The human papillomavirus (HPV) vaccine, recommended for children aged 11 to 12, is very effective in preventing cervical cancer. But in the United States, only 54% of teens are fully vaccinated against HPV, a rate lower than those of other adolescent vaccines, including those that prevent meningitis, tetanus, diphtheria and pertussis.
A new study from Yale reveals that an important strategy to improve immunization rates may be to allow teens to consent to the HPV vaccine without parental involvement, which is already a policy in a handful of U.S. states.
For the study, published on November 15 in JAMA Pediatrics, the researchers analyzed adolescent vaccination data in the United States from 2015 to 2018, comparing HPV vaccination rates between jurisdictions with these laws and those without. The data set included 81,889 adolescents aged 13 to 17.
They found a positive correlation between jurisdictions that allow adolescents to consent to the HPV vaccine and higher first-dose vaccination rates. In areas with the laws, 67.9% of teens had received at least the first dose of the vaccine compared to 61.4% of teens in states without the laws.
While researchers can’t say for sure whether these laws result in higher vaccination rates, it’s worth considering the impact they might have if passed more widely, said Sangini sheth, associate professor of obstetrics, gynecology and reproductive sciences at Yale and lead author of the study.
“It’s definitely food for thought, ”she said. “I think it could lead to some very interesting political conversations.”
In addition to the HPV vaccine, the Centers for Disease Control and Prevention recommends that teens receive the Tdap vaccine – which protects against tetanus, diphtheria, and pertussis – and a meningitis vaccine that protects against four different strains of bacteria. meningococcal. Vaccination rates for both are higher than that of the HPV vaccine. Almost 89% of adolescents are vaccinated against meningitis and over 90% are vaccinated with Tdap.

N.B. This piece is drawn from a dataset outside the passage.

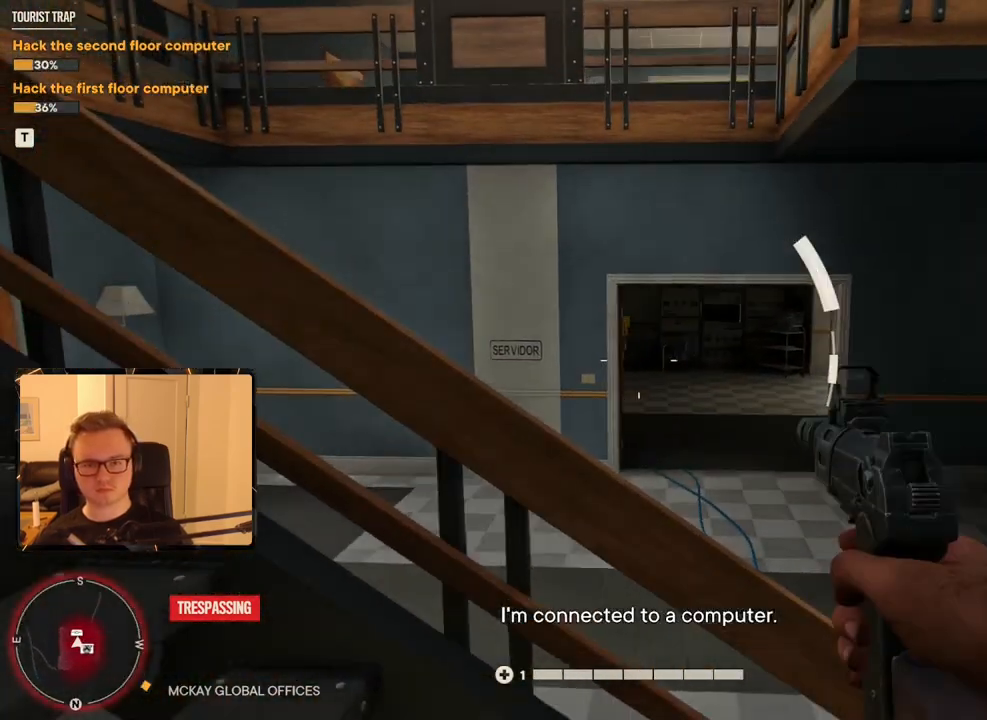
{"keys": [], "mouse": ["right"], "events": [[150, "mouse_right", "down"], [233, "d", "up"]]}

Sheth says that one of the reasons HPV vaccination rates are lower than other adolescent vaccines is that the HPV vaccine is often not approached the same way. “We know it’s safe, we know it’s very effective, but I think it’s always treated differently,” Sheth said. “Whether parents think the HPV vaccine is somewhat optional, that their children can wait and get it later, or that it is not for all children, none of this is true. And sometimes the HPV vaccine is not discussed at all.
States and jurisdictions that have passed laws allowing teens to be vaccinated without parental consent include Alabama, Alaska, California, Delaware, Idaho, New York, Oregon, Carolina South and Washington, DC. The laws fall into two main categories. Most allow adolescents to consent to sexual and reproductive health care. And some allow adolescents to consent to care more broadly.
Although the study found a positive correlation between consent laws and higher vaccine run-in rates, there was less association between these laws and multi-dose vaccine run completion, which consists of two or three doses depending on the age at which individuals receive the first dose. .
“It makes sense that the ability to consent seems to be more associated with starting the vaccine series, ”Sheth said. “When it comes to that initial decision, a teenager who is able to make the decision for themselves can make a difference. “
As for how to encourage teens to complete the round of vaccines, Sheth said systems for sending reminders to the teenager or their family and the clinician can help. “And I think what needs to be studied further is the effect of having a pro-vaccine culture within a practice, where everyone has this message about the vaccine, from the waiting room. and from front desk staff to nurses and clinicians. “
Other Yale authors include Nicholaus Johnson, Mallory Ellingson, Caitlin Hansen, Carlos Oliveira, and Linda Niccolai.